The Financial Industry Regulatory Authority (FINRA) will soon be soliciting public comment on a proposal allowing financial institutions to put a hold on customer funds and notify a customer's "trusted contact" when the financial institution has a reasonable belief that the person is subject to financial exploitation.

The FINRA proposal to protect seniors from financial exploitation has three components:

1. Financial institutions must make reasonable efforts to obtain the name and contact information for a trusted contact person upon opening a customer's account.

2. Financial institutions will be allowed to place temporary holds on disbursements of funds or securities from the accounts of customers who are:

a. 65 or older and where there is a reasonable belief of financial exploitation, or 
b. 18 and older if they have mental or physical impairments that render them unable to protect their own interests and there is a reasonable belief of financial exploitation.

3. Financial institutions will be afforded a safe harbor for exercising discretion in placing a hold on distributions (although the proposal does not create a duty to do so).

Whether this proposal is a welcome new tool in the fight against elder abuse or an additional cumbersome regulatory regime for financial institutions to navigate will depend on the specific details contained in the full proposal, which have not yet been made public. Customers and financial institutions will be allowed to submit input on the proposal once FINRA issues a regulatory notice seeking comment. The notice is expected in the next few weeks, but specific timing has not been announced.

A Shifting Burden

Over the past 10 years or so, there has been a move by many state legislatures to shift the burden of identifying and raising alerts about suspected elder abuse to financial institutions. As a result, in many states, including California (see Welfare and Institutions Code §15630.1), financial institutions are mandated reporters of elder abuse. However, options are somewhat limited once a financial institution has made its report. Privacy laws typically limit the ability of the institution to report to family members who might be in a position to bring restraining orders or a protective action, such as a conservatorship. Since abusers typically spend money as soon as they get it, time is of the essence. As a result, the FINRA proposal could represent a powerful new tool in detecting and combatting financial elder abuse.
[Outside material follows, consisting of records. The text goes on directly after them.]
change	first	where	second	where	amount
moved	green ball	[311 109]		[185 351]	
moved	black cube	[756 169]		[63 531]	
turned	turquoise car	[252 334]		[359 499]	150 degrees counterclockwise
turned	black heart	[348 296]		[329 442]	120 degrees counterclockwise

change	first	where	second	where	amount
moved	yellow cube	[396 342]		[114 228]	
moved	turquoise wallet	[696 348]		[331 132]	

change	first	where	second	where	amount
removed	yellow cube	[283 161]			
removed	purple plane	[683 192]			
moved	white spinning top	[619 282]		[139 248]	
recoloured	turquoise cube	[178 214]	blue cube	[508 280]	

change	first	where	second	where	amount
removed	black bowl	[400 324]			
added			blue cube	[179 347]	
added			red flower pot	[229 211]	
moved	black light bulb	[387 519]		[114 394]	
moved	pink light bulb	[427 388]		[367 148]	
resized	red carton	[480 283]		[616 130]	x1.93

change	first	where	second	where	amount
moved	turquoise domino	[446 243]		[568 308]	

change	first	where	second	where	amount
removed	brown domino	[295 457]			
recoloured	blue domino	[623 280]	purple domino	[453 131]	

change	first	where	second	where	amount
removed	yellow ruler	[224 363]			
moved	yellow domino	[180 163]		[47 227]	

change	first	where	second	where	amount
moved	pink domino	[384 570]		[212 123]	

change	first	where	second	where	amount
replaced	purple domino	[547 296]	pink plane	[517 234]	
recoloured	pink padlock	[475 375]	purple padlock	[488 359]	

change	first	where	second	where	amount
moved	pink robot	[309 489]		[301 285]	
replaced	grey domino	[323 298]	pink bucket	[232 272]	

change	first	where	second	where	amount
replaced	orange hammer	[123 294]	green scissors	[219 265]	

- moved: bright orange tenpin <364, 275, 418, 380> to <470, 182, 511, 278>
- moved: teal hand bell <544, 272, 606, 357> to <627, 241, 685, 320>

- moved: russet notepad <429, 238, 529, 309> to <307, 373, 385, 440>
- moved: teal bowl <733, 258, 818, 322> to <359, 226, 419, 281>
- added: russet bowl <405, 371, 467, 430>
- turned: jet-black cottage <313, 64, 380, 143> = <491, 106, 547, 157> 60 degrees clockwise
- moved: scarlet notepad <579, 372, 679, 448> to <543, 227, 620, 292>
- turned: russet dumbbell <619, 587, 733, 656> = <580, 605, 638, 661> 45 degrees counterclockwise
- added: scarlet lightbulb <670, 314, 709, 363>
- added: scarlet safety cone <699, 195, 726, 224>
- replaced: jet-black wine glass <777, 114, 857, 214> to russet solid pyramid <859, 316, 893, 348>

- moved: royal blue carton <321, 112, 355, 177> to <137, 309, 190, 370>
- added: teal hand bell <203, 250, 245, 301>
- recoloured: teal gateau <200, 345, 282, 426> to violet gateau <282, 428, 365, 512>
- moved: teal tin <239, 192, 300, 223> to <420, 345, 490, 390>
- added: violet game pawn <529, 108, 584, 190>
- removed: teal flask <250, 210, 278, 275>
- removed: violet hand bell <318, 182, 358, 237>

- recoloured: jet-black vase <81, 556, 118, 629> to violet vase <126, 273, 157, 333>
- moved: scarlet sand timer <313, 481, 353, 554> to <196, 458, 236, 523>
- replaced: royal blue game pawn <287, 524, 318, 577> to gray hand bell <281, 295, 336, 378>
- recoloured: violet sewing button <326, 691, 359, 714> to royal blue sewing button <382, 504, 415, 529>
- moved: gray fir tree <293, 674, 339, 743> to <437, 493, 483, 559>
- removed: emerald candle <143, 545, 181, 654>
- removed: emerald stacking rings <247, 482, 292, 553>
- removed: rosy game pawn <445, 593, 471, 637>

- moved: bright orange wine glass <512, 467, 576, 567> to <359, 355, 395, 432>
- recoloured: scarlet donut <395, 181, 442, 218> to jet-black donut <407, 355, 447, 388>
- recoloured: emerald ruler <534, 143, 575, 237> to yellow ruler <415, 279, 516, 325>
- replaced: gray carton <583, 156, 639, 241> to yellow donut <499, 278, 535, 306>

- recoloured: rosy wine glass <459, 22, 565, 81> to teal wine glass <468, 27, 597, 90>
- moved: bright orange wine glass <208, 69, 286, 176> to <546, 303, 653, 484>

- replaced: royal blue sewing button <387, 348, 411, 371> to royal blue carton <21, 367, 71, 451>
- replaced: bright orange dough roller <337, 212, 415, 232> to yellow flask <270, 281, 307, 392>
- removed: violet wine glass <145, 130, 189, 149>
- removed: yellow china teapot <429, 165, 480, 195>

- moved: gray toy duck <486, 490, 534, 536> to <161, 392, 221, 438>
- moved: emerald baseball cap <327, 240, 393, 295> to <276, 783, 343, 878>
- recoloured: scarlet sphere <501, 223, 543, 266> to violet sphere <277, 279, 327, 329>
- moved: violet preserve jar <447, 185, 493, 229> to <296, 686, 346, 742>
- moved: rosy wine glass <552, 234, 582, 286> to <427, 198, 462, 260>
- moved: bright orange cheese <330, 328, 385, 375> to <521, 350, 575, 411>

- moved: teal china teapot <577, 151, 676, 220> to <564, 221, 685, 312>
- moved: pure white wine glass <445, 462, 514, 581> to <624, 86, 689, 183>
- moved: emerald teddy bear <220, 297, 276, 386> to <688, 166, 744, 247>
On the other hand, the proposal could result in the unnecessary delay in legitimate transactions or additional liability for financial institutions if the details of the proposal are not specific enough.

The proposal comes as FINRA gives more attention to issues affecting seniors. For instance, in April, FINRA established the FINRA Securities Helpline for Seniors – HELPS, where seniors can receive assistance from FINRA staff with questions and issues related to brokerage accounts and investments.

While the true effectiveness of the proposal will not be fully known until the notice is issued, making it available for public comment, it is positive that FINRA is considering these issues. Financial institutions and consumers are highly encouraged to consider weighing in.

The Mickey Rooney Project

In addition, financial institutions should be aware of Holland & Knight's Mickey Rooney Financial Elder Abuse Pro Bono Project, a firmwide pro bono project in which the firm assists victims of financial elder abuse in stopping the abuse and recovering funds.

The pro bono effort was established at the request of the late actor as Holland & Knight assisted Rooney himself escape elder abuse, ultimately recovering a multimillion-dollar judgment on his behalf. Rooney's riveting testimony before the U.S. Senate Special Committee on Aging brought much needed attention to a rarely talked about problem, and Rooney implored attorneys to consider taking on these cases.